• How to complete this task
For this exercise, restate word for word only the lines from the first line of the data to the line containing "Rendered at 1500 by 1125 pixels.".

• Data in this exercise
= Beginning of Section =

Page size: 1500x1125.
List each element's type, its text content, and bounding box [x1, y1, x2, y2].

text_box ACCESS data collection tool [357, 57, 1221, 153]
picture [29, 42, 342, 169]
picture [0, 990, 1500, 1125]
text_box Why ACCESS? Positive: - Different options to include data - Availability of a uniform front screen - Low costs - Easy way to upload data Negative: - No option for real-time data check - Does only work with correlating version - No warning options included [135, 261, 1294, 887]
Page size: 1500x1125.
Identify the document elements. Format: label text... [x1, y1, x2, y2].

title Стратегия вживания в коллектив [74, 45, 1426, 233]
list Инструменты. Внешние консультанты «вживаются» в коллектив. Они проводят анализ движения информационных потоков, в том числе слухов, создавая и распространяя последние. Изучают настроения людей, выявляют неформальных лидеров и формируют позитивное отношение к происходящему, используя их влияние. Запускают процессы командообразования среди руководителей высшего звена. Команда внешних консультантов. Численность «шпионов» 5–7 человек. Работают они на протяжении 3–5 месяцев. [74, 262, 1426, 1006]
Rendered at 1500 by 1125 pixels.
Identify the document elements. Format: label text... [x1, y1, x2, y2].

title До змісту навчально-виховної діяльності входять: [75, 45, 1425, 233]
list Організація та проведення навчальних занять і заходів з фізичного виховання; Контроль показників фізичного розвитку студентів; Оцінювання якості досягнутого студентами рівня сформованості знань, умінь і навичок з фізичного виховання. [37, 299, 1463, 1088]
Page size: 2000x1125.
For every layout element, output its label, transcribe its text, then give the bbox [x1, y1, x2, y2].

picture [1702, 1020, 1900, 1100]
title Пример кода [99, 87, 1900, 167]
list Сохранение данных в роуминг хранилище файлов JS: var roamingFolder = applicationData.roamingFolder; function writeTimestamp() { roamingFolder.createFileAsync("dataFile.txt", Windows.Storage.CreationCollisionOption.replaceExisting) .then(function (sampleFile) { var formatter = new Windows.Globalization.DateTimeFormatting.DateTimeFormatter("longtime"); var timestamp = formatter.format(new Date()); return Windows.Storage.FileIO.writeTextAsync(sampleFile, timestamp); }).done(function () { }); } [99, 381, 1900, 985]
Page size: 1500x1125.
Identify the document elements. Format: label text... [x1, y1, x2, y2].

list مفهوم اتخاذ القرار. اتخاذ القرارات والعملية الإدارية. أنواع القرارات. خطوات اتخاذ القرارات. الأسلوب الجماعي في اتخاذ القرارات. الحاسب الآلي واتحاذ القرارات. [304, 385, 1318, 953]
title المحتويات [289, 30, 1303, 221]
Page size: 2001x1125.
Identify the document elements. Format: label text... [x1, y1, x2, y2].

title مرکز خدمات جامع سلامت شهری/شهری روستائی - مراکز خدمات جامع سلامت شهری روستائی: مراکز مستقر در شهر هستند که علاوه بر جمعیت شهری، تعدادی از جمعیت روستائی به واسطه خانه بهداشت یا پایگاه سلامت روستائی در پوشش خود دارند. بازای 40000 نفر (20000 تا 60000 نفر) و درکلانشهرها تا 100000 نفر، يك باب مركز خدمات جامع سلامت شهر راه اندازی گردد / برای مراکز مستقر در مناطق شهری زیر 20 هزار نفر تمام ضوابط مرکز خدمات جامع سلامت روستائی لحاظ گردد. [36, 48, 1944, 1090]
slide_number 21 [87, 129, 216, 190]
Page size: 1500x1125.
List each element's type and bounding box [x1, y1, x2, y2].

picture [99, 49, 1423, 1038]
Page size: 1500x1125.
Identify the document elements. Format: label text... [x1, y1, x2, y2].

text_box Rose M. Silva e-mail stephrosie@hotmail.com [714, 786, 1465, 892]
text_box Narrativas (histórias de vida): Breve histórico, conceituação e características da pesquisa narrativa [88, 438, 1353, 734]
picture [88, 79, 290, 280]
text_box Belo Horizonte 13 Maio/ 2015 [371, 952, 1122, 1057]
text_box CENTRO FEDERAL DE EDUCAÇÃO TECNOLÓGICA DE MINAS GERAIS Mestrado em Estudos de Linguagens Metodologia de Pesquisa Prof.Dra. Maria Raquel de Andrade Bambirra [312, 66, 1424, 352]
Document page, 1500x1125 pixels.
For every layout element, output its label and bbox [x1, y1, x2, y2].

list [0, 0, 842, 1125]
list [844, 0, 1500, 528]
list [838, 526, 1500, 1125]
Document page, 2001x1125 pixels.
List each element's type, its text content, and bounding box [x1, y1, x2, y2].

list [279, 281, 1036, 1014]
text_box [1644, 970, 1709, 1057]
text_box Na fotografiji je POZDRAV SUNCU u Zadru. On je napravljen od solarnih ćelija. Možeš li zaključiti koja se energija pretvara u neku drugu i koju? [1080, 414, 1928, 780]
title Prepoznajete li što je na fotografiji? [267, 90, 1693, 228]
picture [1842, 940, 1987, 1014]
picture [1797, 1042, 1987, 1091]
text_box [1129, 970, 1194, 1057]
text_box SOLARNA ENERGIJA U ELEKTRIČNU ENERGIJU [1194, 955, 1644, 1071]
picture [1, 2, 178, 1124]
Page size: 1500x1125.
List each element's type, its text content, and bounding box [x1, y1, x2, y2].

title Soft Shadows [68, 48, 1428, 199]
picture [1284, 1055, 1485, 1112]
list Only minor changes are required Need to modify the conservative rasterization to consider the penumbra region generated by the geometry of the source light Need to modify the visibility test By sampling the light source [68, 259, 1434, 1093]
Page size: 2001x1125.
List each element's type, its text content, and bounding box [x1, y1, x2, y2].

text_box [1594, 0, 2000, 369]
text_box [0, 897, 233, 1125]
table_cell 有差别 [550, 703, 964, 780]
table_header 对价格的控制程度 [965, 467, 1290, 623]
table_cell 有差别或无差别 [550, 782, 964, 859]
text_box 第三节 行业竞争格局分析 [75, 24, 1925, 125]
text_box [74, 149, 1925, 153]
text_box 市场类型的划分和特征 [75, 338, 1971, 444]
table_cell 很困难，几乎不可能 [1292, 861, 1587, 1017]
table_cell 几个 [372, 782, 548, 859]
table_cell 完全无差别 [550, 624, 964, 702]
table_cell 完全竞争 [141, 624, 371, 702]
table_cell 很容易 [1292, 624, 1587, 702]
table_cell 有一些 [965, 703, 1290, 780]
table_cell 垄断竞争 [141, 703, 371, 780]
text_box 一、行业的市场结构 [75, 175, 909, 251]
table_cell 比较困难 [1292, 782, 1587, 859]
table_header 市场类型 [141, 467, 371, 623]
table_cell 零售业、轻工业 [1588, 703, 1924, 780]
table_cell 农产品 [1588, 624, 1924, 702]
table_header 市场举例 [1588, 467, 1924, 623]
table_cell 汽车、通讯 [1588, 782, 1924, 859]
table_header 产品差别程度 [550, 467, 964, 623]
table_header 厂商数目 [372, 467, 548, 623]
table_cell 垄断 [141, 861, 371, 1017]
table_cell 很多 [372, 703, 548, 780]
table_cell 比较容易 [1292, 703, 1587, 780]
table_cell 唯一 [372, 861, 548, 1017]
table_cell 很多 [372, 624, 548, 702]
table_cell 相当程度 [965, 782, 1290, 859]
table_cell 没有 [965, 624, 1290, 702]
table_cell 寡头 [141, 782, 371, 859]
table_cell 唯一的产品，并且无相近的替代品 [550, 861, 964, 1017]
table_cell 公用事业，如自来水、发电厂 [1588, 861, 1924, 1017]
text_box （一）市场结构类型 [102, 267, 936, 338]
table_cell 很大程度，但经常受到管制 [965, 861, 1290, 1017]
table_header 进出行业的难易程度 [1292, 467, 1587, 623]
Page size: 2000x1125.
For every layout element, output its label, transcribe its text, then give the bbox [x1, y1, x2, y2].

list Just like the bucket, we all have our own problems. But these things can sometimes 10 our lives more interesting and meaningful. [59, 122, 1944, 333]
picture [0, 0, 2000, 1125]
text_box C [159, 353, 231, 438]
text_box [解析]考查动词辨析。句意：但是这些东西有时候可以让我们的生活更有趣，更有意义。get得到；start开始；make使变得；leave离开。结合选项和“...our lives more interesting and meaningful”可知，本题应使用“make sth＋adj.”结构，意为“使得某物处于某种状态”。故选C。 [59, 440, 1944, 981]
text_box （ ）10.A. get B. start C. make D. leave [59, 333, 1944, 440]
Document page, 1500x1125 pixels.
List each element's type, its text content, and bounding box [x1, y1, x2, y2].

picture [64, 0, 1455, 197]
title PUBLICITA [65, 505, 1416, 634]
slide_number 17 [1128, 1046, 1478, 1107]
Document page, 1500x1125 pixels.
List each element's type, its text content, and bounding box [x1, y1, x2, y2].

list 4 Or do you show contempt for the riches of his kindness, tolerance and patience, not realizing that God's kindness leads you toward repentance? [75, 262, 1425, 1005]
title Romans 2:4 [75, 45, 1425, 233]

= End of Section =

• Expected answer
Page size: 1500x1125.
List each element's type, its text content, and bounding box [x1, y1, x2, y2].

text_box ACCESS data collection tool [357, 57, 1221, 153]
picture [29, 42, 342, 169]
picture [0, 990, 1500, 1125]
text_box Why ACCESS? Positive: - Different options to include data - Availability of a uniform front screen - Low costs - Easy way to upload data Negative: - No option for real-time data check - Does only work with correlating version - No warning options included [135, 261, 1294, 887]
Page size: 1500x1125.
Identify the document elements. Format: label text... [x1, y1, x2, y2].

title Стратегия вживания в коллектив [74, 45, 1426, 233]
list Инструменты. Внешние консультанты «вживаются» в коллектив. Они проводят анализ движения информационных потоков, в том числе слухов, создавая и распространяя последние. Изучают настроения людей, выявляют неформальных лидеров и формируют позитивное отношение к происходящему, используя их влияние. Запускают процессы командообразования среди руководителей высшего звена. Команда внешних консультантов. Численность «шпионов» 5–7 человек. Работают они на протяжении 3–5 месяцев. [74, 262, 1426, 1006]
Rendered at 1500 by 1125 pixels.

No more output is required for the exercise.